#Ima plot
Sudah hampir seminggu aku terkurung seperti tahanan di rumah sendiri. Meskipun sudah dipegangi hp dan sisa buah dari bang fandy. Tetap saja rasanya bosa terus terusan hanya diam di kamar yang sempit.
Seperti biasa aku sudah mandi sejak pagi dan ngemil buah apel kesukaanku pemberian bang fandy sayang.
Sejak 1 jam yang lalu bang fandy tidak membalas pesan dariku. Niatku untuk menelfon beberapa kali ku urungkan akren takut ketahuan kak sadi atau ibuk dari luar kamar.
Aku hanya bisa diam sambil sesekali mengecek hp barangkali bang fandy sudah membalas sementara aku tidak menyadarinya karena dering tidak ku aktifkan.
________
Aku mendengar suara ada beberapa tamu yang datang kerumah, aku mendengarnya dengan jelas meski tak bisa memastikan siapa mereka dan apa maksud kedatangan mereka. Tapi sepertinya ibuk sangat mengenali mereka. Tunggu dulu. Kemana kak sadi? Kenapa aku tidak mendengar suaranya sama sekali? Padahal aku sudah menempelkan telinga ke pintu tetap saja aku tidak bisa mendengar suara kak sadi. Hanya suara ibuk dan seorang wanita lagi yang sedang bercakap cakap.

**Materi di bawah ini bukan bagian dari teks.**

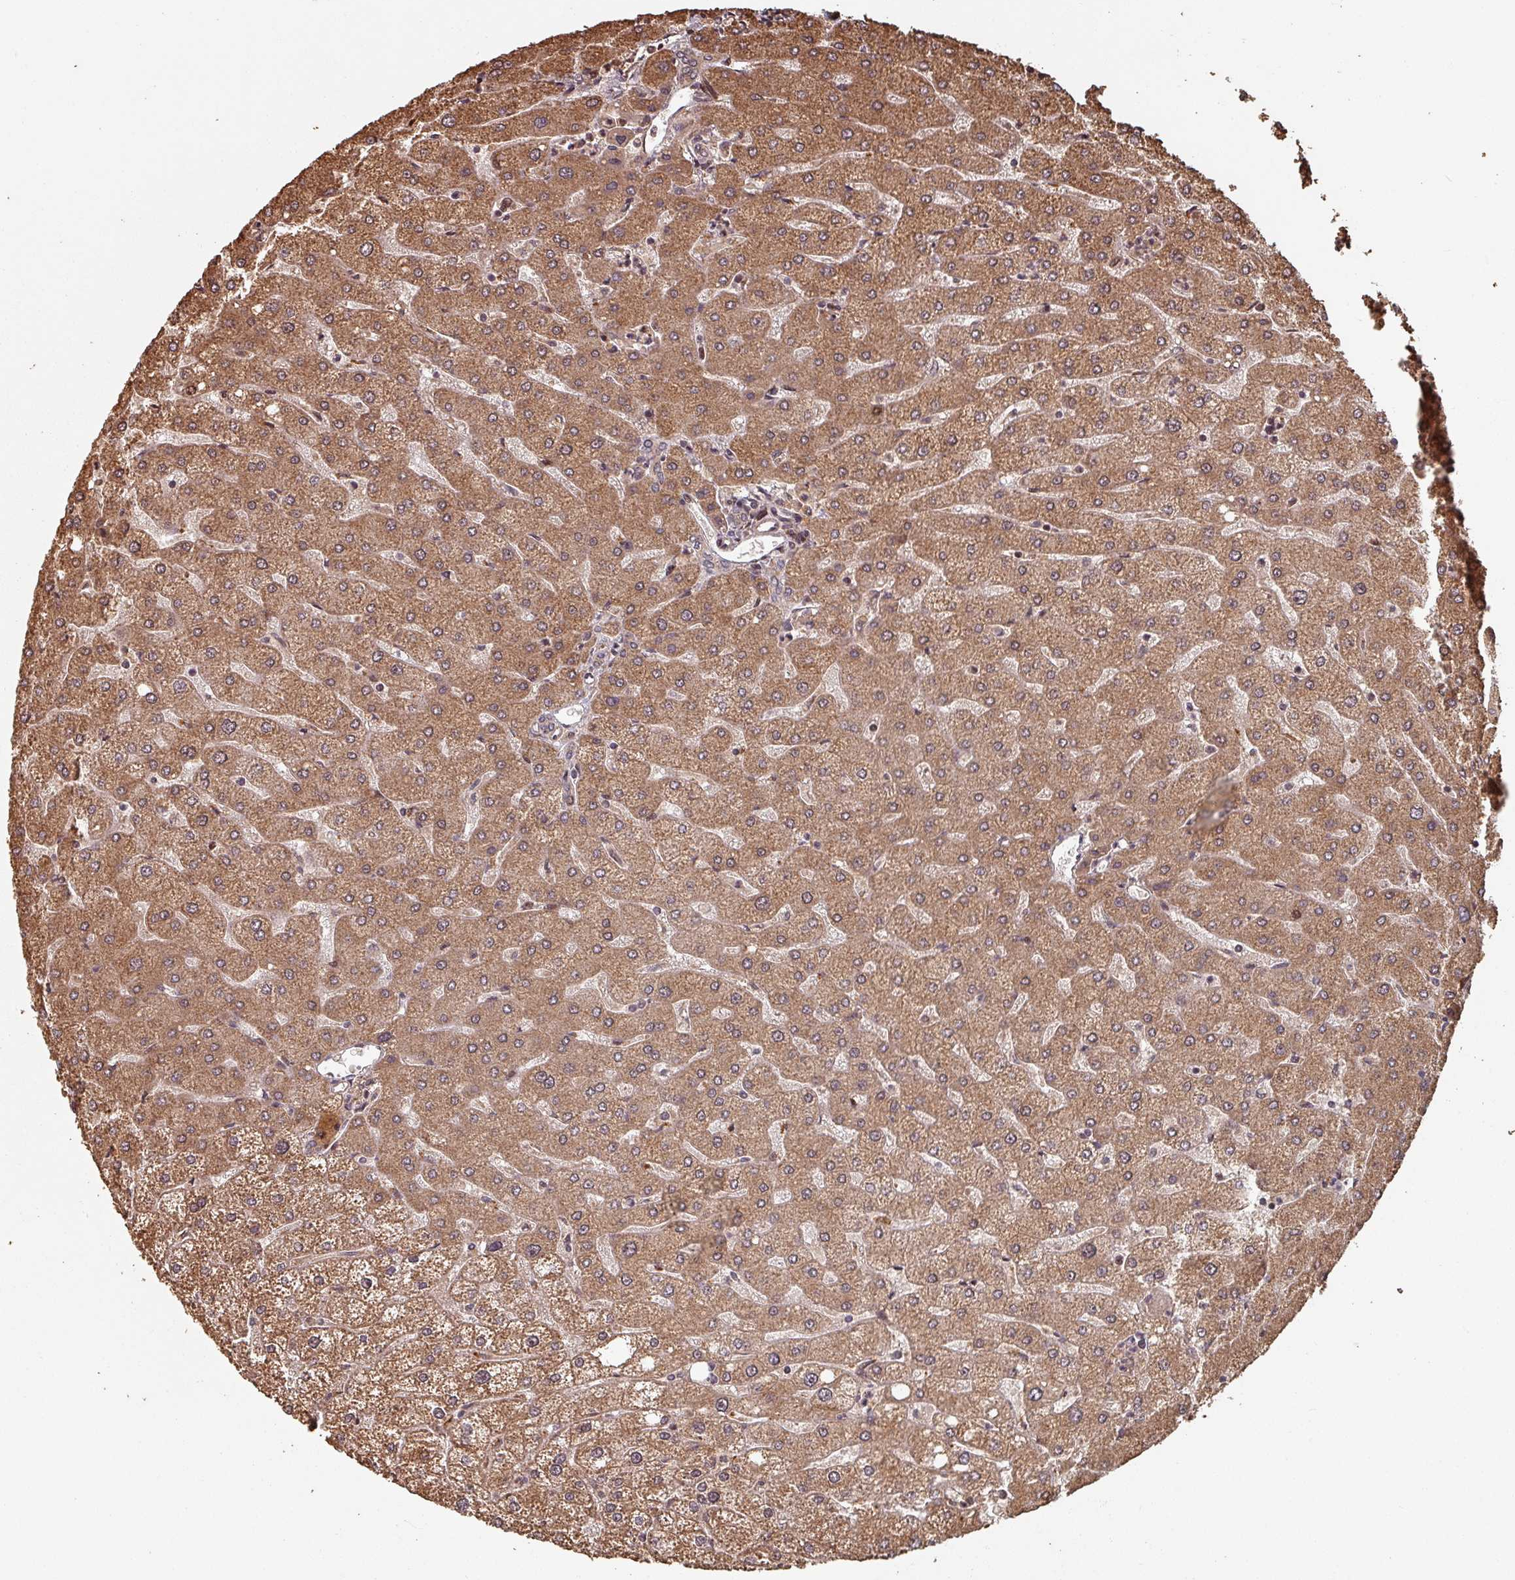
{"staining": {"intensity": "weak", "quantity": ">75%", "location": "cytoplasmic/membranous"}, "tissue": "liver", "cell_type": "Cholangiocytes", "image_type": "normal", "snomed": [{"axis": "morphology", "description": "Normal tissue, NOS"}, {"axis": "topography", "description": "Liver"}], "caption": "A micrograph showing weak cytoplasmic/membranous staining in approximately >75% of cholangiocytes in unremarkable liver, as visualized by brown immunohistochemical staining.", "gene": "EID1", "patient": {"sex": "male", "age": 67}}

Lama sekali sampai aku capek menempelkan telinga ke pintu sehingga aku memutuskan untuk kembali duduk di atas ranjang bersila dan menikmati apelku tadi. Bang fandy juga belum mengirimiku pesan balasan, aku bahkan sudah mengirim lebih dari 20 pesan untuknya. Apa dia sedang ada operasi? Kenapa bisa aku tidak kepikiran kesana?! Bisa juga dia sedang ada jam mengajar atau sedang sibuk lainnya. Atau mungkin dia menghindariku karena sudah termakan omongan manis zeni untuknya supaya meninggalkanku dan menikah dengan zeni. Tidak tidak tidak. Aku tidak boleh sama sekali berfikiran negatif dalam keadaan seperti ini. Barang kali saja memang bang fandy sedang sibuk mengajar atau meeting. Tak mungkin dia meninggalkanku karena aku tau dia memegang teguh amanah papanya untuk menikahiku tak mungkin dia meninggalkanku.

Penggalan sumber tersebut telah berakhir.